To create a formula for the points (1, 5), (2, 7), (3, 9), and (4, 11), we need to determine the equation of the line that fits these points.
We'll start by checking the change in y-values and x-values to find the slope (m):
- For (1, 5) to (2, 7): change in y = 7 - 5 = 2; change in x = 2 - 1 = 1
- For (2, 7) to (3, 9): change in y = 9 - 7 = 2; change in x = 3 - 2 = 1
- For (3, 9) to (4, 11): change in y = 11 - 9 = 2; change in x = 4 - 3 = 1
Every point shows that the slope (m) is equal to 2.

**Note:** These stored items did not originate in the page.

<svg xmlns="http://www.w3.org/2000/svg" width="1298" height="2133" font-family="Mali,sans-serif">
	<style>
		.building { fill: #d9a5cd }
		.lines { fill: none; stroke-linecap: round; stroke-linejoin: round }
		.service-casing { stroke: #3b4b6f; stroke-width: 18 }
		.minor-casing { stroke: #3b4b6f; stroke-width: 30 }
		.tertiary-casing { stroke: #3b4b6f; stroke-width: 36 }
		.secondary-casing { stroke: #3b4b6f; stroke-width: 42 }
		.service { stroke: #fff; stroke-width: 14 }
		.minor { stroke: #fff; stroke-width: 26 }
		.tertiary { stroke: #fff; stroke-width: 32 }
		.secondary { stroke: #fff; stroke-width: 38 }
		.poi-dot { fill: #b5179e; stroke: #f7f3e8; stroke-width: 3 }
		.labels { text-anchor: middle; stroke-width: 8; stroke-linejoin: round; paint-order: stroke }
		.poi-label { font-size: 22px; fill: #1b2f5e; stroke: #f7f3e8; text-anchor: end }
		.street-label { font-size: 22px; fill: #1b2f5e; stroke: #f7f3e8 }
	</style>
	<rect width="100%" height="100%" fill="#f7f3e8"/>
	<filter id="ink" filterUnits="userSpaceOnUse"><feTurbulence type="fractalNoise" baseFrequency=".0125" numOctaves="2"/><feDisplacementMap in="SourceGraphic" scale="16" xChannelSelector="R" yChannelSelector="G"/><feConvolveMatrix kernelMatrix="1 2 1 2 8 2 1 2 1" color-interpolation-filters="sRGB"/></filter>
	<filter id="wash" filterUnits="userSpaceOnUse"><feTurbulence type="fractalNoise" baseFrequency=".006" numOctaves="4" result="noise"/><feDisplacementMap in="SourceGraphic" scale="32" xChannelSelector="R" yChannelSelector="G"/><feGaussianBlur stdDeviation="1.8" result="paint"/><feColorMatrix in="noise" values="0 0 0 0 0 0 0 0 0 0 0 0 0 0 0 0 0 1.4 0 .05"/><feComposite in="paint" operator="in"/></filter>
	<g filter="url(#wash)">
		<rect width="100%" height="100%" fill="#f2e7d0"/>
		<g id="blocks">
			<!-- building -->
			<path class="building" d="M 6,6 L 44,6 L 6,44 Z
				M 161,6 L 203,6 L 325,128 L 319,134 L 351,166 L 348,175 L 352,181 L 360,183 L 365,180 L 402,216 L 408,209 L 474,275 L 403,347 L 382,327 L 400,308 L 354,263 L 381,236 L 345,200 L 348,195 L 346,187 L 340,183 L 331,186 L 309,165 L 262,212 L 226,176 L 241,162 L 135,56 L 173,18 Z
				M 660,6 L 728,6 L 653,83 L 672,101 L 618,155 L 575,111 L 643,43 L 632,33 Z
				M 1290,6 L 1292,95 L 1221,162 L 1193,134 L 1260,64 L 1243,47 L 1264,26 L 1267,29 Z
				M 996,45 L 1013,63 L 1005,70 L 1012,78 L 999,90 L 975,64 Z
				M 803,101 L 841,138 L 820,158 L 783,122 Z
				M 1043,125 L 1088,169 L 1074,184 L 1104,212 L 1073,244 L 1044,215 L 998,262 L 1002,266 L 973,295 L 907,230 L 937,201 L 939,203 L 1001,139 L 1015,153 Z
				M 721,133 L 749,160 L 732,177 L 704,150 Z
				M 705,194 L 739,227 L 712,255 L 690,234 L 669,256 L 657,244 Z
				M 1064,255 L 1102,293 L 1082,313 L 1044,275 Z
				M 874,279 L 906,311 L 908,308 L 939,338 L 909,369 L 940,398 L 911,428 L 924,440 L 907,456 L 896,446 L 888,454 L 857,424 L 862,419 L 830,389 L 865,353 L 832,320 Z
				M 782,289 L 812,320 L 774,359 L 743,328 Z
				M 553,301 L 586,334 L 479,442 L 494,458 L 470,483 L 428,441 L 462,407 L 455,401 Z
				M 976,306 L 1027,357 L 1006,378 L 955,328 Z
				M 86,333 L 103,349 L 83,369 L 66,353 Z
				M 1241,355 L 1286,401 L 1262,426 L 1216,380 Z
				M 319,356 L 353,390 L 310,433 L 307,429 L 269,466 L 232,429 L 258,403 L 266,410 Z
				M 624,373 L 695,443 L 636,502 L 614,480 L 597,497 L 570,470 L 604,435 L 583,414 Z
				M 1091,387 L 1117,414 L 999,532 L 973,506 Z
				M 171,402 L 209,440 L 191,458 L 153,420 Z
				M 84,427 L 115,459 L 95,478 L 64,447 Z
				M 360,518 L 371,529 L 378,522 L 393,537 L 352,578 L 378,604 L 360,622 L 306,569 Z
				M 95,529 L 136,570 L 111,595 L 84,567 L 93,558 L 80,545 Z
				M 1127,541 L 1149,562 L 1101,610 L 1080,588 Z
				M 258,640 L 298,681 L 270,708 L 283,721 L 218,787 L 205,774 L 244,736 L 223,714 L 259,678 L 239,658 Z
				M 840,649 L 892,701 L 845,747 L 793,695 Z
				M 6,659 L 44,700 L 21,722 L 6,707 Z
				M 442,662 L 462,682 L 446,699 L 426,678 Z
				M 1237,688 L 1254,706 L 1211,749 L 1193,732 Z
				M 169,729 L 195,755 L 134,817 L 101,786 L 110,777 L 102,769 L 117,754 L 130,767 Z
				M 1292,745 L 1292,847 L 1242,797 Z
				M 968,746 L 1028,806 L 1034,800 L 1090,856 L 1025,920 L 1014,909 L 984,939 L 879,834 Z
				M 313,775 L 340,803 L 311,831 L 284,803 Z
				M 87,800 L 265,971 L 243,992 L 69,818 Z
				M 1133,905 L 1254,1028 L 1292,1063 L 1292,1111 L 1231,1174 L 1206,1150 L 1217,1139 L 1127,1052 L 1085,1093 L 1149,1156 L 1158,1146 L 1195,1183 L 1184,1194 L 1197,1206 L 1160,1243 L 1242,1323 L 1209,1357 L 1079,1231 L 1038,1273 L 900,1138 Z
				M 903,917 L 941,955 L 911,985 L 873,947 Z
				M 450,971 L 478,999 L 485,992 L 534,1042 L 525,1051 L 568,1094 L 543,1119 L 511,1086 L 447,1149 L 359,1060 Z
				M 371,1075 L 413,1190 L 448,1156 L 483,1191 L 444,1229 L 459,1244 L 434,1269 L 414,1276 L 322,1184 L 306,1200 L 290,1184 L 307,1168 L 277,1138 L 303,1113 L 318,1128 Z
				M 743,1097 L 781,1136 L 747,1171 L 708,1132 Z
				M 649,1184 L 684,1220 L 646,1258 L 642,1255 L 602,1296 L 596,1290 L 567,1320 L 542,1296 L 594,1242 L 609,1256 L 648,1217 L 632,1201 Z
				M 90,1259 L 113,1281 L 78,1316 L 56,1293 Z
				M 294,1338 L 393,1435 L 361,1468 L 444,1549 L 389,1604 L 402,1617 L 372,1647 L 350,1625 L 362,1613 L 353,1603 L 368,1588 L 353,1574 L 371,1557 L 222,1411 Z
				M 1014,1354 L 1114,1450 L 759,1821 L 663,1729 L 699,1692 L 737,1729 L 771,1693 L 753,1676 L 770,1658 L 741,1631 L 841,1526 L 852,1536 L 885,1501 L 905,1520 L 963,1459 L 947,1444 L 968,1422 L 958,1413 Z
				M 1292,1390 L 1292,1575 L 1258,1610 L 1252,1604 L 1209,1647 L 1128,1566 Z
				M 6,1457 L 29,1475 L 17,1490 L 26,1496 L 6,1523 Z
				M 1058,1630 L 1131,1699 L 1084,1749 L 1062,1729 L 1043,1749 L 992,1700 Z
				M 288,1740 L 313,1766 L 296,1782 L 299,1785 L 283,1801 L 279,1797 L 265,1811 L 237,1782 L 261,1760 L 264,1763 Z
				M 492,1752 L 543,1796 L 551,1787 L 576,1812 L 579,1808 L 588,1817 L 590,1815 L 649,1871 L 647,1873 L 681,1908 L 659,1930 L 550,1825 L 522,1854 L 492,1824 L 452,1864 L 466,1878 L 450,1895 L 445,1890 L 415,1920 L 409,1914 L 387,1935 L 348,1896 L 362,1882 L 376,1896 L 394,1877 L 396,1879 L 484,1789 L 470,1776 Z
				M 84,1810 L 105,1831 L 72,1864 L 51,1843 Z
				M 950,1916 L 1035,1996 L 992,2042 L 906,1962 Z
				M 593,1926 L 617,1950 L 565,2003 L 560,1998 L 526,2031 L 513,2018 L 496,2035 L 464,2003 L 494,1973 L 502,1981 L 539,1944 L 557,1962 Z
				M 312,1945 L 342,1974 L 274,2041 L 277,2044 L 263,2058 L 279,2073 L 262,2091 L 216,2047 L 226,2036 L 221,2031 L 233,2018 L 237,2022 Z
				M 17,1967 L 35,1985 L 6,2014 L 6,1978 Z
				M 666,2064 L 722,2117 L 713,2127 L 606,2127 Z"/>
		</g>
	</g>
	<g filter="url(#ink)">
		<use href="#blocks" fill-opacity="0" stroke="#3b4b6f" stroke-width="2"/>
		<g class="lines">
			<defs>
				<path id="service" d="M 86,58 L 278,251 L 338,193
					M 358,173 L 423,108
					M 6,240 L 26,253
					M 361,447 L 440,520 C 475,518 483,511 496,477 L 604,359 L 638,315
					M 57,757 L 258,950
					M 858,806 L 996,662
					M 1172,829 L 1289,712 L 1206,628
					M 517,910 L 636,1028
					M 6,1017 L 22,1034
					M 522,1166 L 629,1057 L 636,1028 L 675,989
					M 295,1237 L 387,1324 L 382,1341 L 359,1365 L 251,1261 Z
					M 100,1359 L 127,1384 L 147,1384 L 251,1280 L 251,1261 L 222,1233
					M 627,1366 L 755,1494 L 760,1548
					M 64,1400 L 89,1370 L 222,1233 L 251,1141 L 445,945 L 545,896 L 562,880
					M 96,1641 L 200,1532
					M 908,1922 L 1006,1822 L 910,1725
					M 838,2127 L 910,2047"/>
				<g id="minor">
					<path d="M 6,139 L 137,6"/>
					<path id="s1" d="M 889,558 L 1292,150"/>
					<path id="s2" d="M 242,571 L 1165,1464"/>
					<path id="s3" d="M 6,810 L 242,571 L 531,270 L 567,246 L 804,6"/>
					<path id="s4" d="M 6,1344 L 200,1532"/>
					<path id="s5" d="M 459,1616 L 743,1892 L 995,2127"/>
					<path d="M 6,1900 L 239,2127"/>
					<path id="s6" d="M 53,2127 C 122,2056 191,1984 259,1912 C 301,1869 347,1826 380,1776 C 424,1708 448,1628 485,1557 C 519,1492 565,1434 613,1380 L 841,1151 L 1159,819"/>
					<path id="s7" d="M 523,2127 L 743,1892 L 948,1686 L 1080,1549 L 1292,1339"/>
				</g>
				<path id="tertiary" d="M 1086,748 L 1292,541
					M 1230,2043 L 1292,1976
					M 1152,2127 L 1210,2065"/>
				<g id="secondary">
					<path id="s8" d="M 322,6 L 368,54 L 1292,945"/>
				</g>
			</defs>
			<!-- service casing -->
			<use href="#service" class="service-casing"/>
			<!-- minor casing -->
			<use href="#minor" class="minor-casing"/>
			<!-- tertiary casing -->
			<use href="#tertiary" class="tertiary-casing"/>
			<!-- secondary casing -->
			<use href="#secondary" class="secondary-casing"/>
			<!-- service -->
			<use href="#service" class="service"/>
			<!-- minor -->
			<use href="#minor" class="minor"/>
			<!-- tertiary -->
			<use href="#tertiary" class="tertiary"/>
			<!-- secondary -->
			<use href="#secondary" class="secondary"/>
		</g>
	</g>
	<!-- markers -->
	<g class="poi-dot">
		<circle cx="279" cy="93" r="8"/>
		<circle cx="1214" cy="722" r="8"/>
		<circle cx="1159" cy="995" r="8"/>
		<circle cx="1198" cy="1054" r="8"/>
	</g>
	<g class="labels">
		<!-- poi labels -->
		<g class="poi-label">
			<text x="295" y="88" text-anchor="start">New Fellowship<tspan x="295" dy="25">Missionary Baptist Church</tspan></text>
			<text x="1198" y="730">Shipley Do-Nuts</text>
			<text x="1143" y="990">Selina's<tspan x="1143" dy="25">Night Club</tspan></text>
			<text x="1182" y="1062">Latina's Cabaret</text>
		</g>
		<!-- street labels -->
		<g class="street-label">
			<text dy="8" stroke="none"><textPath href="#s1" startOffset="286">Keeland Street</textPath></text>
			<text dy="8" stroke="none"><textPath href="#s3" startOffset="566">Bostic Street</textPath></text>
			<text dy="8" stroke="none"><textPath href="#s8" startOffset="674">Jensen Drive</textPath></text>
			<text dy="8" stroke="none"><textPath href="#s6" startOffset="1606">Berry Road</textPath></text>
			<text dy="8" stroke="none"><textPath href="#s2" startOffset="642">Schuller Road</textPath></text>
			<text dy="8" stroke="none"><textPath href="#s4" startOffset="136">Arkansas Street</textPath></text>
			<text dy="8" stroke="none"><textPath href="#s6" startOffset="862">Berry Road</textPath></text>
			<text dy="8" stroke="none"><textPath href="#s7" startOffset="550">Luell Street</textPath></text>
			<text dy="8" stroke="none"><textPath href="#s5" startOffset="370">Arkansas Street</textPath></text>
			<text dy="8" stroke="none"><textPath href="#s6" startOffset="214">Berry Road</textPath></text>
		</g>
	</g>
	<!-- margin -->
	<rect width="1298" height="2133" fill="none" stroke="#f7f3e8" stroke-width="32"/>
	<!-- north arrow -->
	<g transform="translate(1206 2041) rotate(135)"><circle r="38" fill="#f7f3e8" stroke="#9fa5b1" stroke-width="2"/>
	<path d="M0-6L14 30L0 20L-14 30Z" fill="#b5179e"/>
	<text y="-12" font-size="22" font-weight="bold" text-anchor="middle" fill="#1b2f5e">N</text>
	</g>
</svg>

Now, using the point-slope form of the line equation \(y = mx + b\), we will find the y-intercept (b). We can use any of the points we have, let’s use (1, 5):
\[ 5 = 2(1) + b \] \[ 5 = 2 + b \] \[ b = 5 - 2 = 3 \]
Thus, the equation of the line is:
\[ y = 2x + 3 \]
Now we can match this equation with the given options:
- 0 y = -2x + 3
- 0 y = 2x + 3 (Correct)
- 0 y = 2x - 3
- 0 y = -2x - 3
The correct formula for the points is:
y = 2x + 3